Page:La Fontaine - Œuvres complètes - Tome 1.djvu/234

La bibliothèque libre.
Le texte de cette page a été corrigé et est conforme au fac-similé.
228
FABLES CHOISIES.

Parmy tant d’Huitres toutes closes,
Une s’estoit ouverte, et, bâillant au Soleil,
Par un doux Zephir réjoüie,
Humoit l’air, respiroit, estoit épanoüie.
Blanche, grasse, et d’un goust à la voir nompareil.
D’aussi loin que le Rat voit cette Huitre qui bâille,
Qu’apperçois-je ? dit-il, c’est quelque victuaille ;
Et si je ne me trompe à la couleur du mets,
Je dois faire aujourd’huy bonne chere, ou jamais.
Là-dessus maistre Rat plein de belle esperance.
Approche de l’écaille, allonge un peu le cou,
Se sent pris comme aux lacs ; car l’Huitre tout d’un coup
Se referme, et voilà ce que fait l’ignorance.

Cette Fable contient plus d’un enseignement.
Nous y voyons premierement,
Que ceux qui n’ont du monde aucune experience
Sont aux moindres objets frappez d’étonnement :
Et puis nous y pouvons apprendre,
Que tel est pris qui croyoit prendre.




X.
L’OURS ET L’AMATEUR DES JARDINS.



Certain Ours montagnard.
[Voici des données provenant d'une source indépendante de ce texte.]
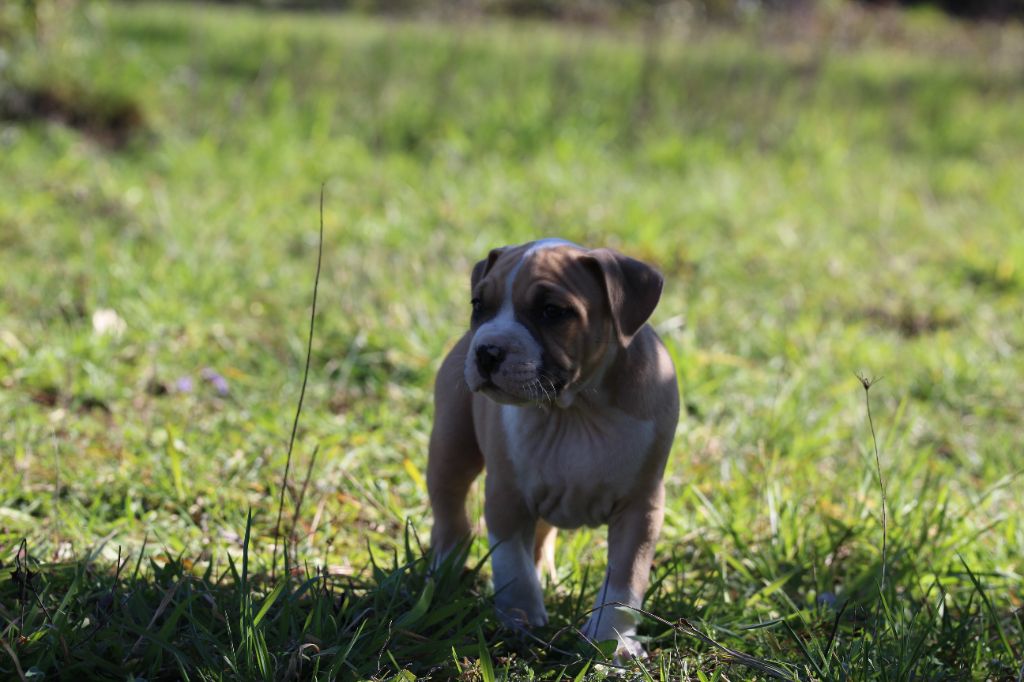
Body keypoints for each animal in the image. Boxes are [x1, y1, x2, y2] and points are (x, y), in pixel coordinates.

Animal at [425, 237, 679, 655]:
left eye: (552, 311)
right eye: (478, 305)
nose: (487, 351)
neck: (575, 410)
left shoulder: (640, 508)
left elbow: (625, 581)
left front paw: (612, 640)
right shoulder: (507, 498)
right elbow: (512, 566)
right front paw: (522, 622)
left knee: (542, 535)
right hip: (451, 446)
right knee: (450, 511)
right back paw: (444, 570)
Ours à demi leché,
Confiné par le sort dans un bois solitaire,
Nouveau Bellerophon vivoit seul et caché :
Il fust devenu fou ; la raison d’ordinaire
N’habite pas longtemps[1] chez les gens sequestrez ;
Il est bon de parler, et meilleur de se taire,
Mais tous deux sont mauvais alors qu’ils sont outrez.
Nul animal n’avoit affaire

  1. Toûjours, dans le texte ; longtemps, dans l’Errata.